Horses To Follow » Electra Star

Electra Star

Electra Star has improved with every run this season and earned herself a step up to listed class after winning a Class 3 handicap at Ascot at the start of September off a mark of 86, where she had to weave right through the pack, coming from the far side of the field to challenge on the near side as they came down the middle of the track, and she was ultimately well on top at the line. She got her chance at listed level at Newmarket on Friday in the Rosemary Stakes, where she faced a more than useful field, featuring proven listed performers Dark Promise and Seta.

William Haggas’s filly likes to come off a fast pace and they just simply didn’t go fast enough for her here. She was held up last in a race in which Dark Promise and The Shrew set only modest fractions, and she was always going to face a tough task in trying to make up the six or seven lengths from the rear, at a meeting at which it generally paid to race prominently. Dark Promise kicked on into the Dip and had more than enough in hand to hold off the challenge of Seta, with The Shrew managing to keep on for third. Electra Star finished best of all, despite meeting interference, to just edge out her stable companion Sooraah for sixth, five and a half lengths behind the winner. In fact she finished so strongly that she was actually upsides the winner at the pull-up.

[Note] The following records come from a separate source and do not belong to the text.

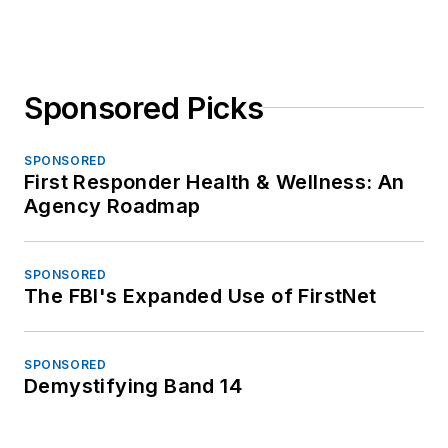
Sponsored Picks
SPONSORED
First Responder Health & Wellness: An
Agency Roadmap
SPONSORED
The FBI's Expanded Use of FirstNet
SPONSORED
Demystifying Band 14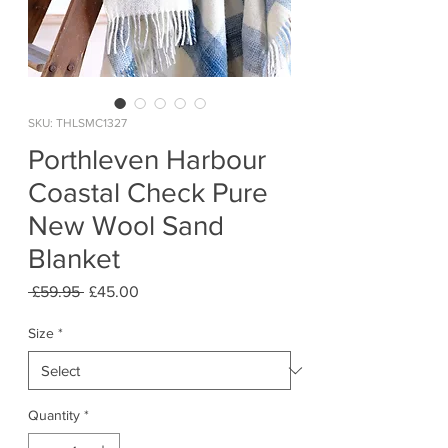
SKU: THLSMC1327
Porthleven Harbour
Coastal Check Pure
New Wool Sand
Blanket
Regular
Sale
 £59.95 
£45.00
Price
Price
Size
*
Quantity
*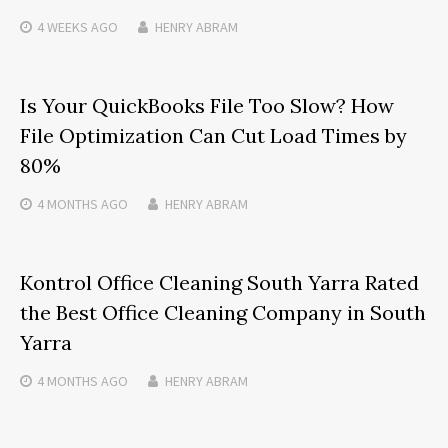
4 WEEKS
AGO
HENRY ABRAM
Is Your QuickBooks File Too Slow? How
File Optimization Can Cut Load Times by
80%
4 MONTHS
AGO
HENRY ABRAM
Kontrol Office Cleaning South Yarra Rated
the Best Office Cleaning Company in South
Yarra
4 MONTHS
AGO
HENRY ABRAM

Electra Star has progressed nicely this year, she has won twice, and finished a neck second to the useful Godolphin horse Terdaad, in three handicap runs. The manner of her victory at Ascot suggests she was some way ahead of her handicap mark of 86, and even with a 7lb rise to 93, that still leaves connections with the option of going back into handicaps after this. The suspicion is that she is a fair bit better than she was able to show here, the way this race was run was totally against her and she is worth another shot at black type. She may be slightly under-rated now if she is to run again at this level, give that she came up short here. A faster pace should see her in much better light, and she would certainly be of interest were she upped to nine or even 10 furlongs. Easier ground shouldn’t present a problem either.